◆ Source:
------------

I Don't Think She'd Like the Real Me
Dear Diary,
Have you ever known me not to be sarcastic? Well
actually I have two levels, one is when I’m blatantly sarcastic. The other is
when I just speak the truth with a sarcastic tone. But sarcasm tends to be my
default setting. Whether that is a good thing or not is a conversation for
another time.
So let me explain what happened today. My mother is very
upset because she says that I speak to her sarcastically and I don’t take any
of the suggestions that she makes. Basically, she says that I have an attitude
whenever she gives me her opinion. Now in this entry I’m actually not going to
go in whether she is right or wrong, because it’s a moot point. She is right
that I don’t take her suggestions and I get an attitude because that is exactly
what happens. What I actually want to put on paper is why.
I spent most of my life being the golden child. My
grandparents knew it, my brother knew it and I knew it. While some people think
that’s great that your parents always look to you and celebrate your
accomplishments, it comes with a price. You see as the golden child you have to
keep having accomplishments. You have to keep pushing to the next level. You
have to never talk back. You have to say the right thing and do the right thing
all the time. You develop sort of this perfectionist complex. Everything has to
be perfect, otherwise your world crumbles when you get knocked off your
pedestal. I’m not going to lie, I liked my pedestal, I liked my accolades, I
liked being the center of attention. I relished the thought that the adults in
my life thought so highly of me.

------------

◆ Given task 1: In the diary entry, list every obligation of the golden child that comes after the words "You have to".
◆ Given task 2: Pick up the diary entry about being the golden child right after its last sentence and carry it on.

Data records
------------

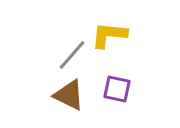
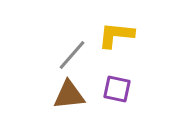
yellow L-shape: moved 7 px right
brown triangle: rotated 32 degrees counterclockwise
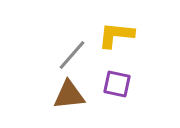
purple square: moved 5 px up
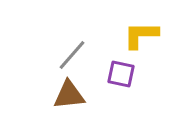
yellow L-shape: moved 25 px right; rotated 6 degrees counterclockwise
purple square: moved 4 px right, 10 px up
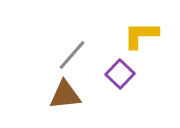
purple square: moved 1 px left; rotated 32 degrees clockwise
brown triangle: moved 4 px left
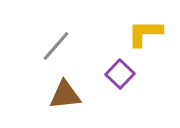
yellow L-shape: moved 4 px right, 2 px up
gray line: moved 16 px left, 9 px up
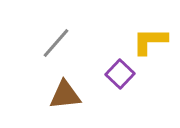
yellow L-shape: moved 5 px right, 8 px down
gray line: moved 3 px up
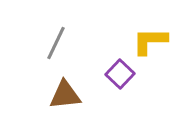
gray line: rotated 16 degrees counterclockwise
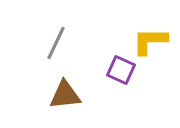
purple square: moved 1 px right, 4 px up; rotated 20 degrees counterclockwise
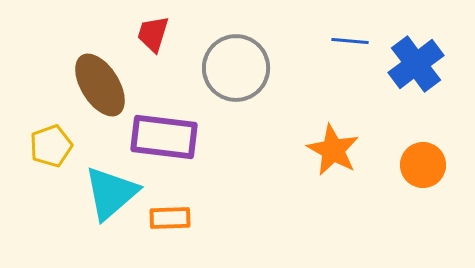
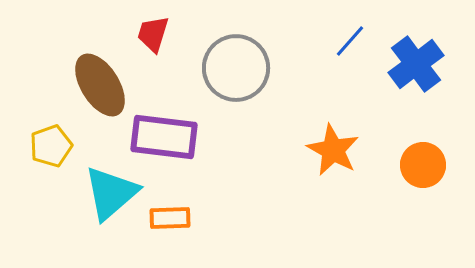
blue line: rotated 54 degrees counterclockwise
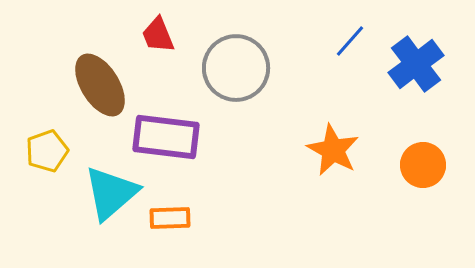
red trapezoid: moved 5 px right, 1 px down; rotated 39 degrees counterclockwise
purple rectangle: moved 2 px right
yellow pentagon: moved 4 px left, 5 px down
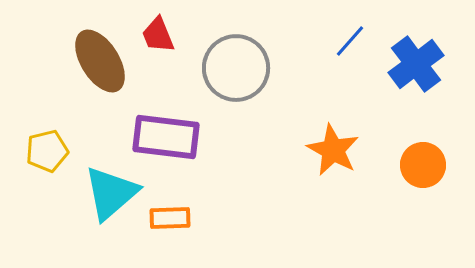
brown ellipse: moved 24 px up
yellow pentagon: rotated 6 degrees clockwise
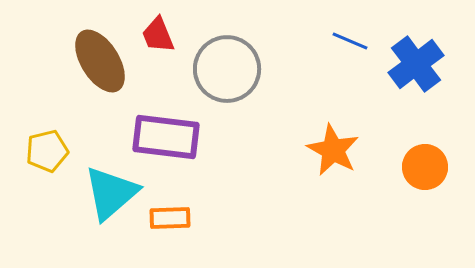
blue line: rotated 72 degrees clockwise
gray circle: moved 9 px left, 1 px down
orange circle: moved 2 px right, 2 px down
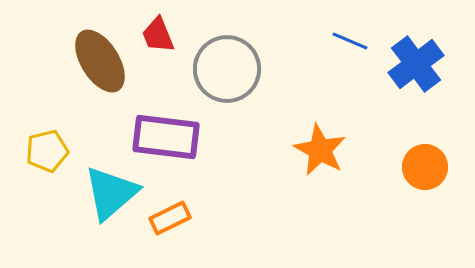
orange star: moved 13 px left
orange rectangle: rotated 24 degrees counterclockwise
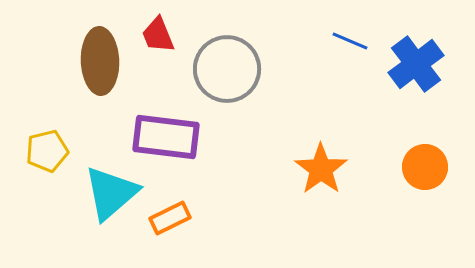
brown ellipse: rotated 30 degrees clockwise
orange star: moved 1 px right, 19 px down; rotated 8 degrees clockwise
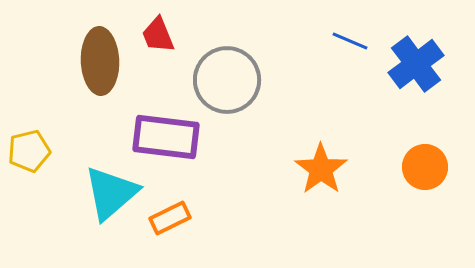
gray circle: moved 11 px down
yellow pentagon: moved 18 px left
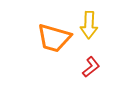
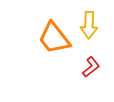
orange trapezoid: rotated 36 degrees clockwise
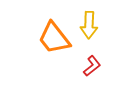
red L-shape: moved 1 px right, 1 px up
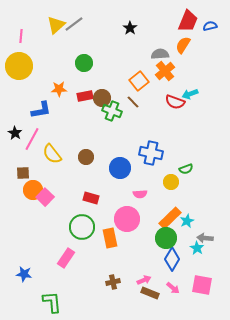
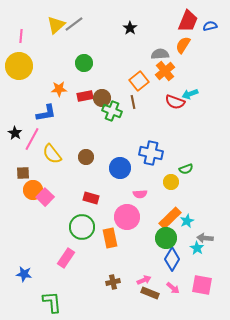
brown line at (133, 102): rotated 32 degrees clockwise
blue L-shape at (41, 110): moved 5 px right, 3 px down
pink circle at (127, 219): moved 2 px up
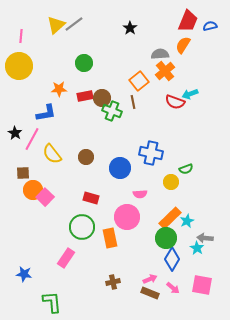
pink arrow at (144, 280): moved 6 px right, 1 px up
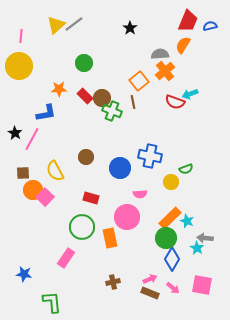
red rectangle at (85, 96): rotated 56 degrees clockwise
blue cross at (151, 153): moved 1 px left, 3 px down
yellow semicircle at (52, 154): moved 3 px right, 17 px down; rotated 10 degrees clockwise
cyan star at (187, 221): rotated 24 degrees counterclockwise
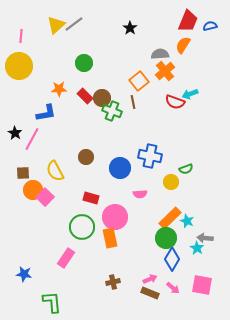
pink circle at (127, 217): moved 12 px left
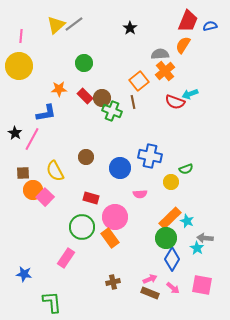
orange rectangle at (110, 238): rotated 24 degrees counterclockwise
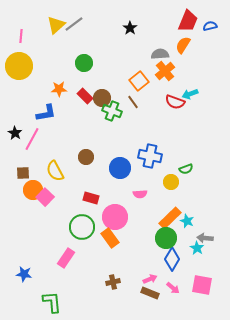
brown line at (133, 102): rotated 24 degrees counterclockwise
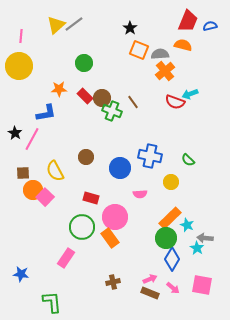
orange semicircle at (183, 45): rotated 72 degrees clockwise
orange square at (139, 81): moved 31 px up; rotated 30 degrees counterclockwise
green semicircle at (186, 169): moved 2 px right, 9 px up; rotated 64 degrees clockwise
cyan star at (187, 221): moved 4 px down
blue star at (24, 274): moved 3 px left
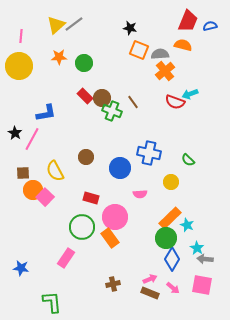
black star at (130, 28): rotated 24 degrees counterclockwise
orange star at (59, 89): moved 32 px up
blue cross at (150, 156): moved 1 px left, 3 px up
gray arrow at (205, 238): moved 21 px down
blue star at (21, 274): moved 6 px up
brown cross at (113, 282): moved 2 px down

------------

◆ Task answer 1:
- Keep having accomplishments
- Keep pushing to the next level
- Never talk back
- Say the right thing and do the right thing all the time

◆ Task answer 2:
But there came a moment in my life where I got tired of
it. Where just for a second I wanted to be myself. I actually just wanted to
know who that was. I had spent so many years performing I didn’t know who the
real me was. So I went on the search to really understand who I was. Do you
know who I am? I’m smart, kind of intense, a little bit goofy, creative, moody,
overly sarcastic, observant, a bit of an extremist (somehow moderation with
anything has escaped me, it’s all or nothing), blunt, supportive, thoughtful, loyal,
still a bit of a perfectionist, a hard worker, an active learner, I mean these
are all of the adjectives I would use to describe who I am. If you notice there
are good things and bad things on that list. Things that based on a person’s
perspective can be misconstrued as good and bad. And you know what, it took me a really long
time to be okay with that and to actually like who I am. But do you know how I
got there? I made mistakes. I made decisions my mother or father would frown
upon. Basically, I got to know who I was because I stopped trying to be perfect
all the time. And even that is hard for me because I spent my whole life being
that other person. It was nice to meet myself.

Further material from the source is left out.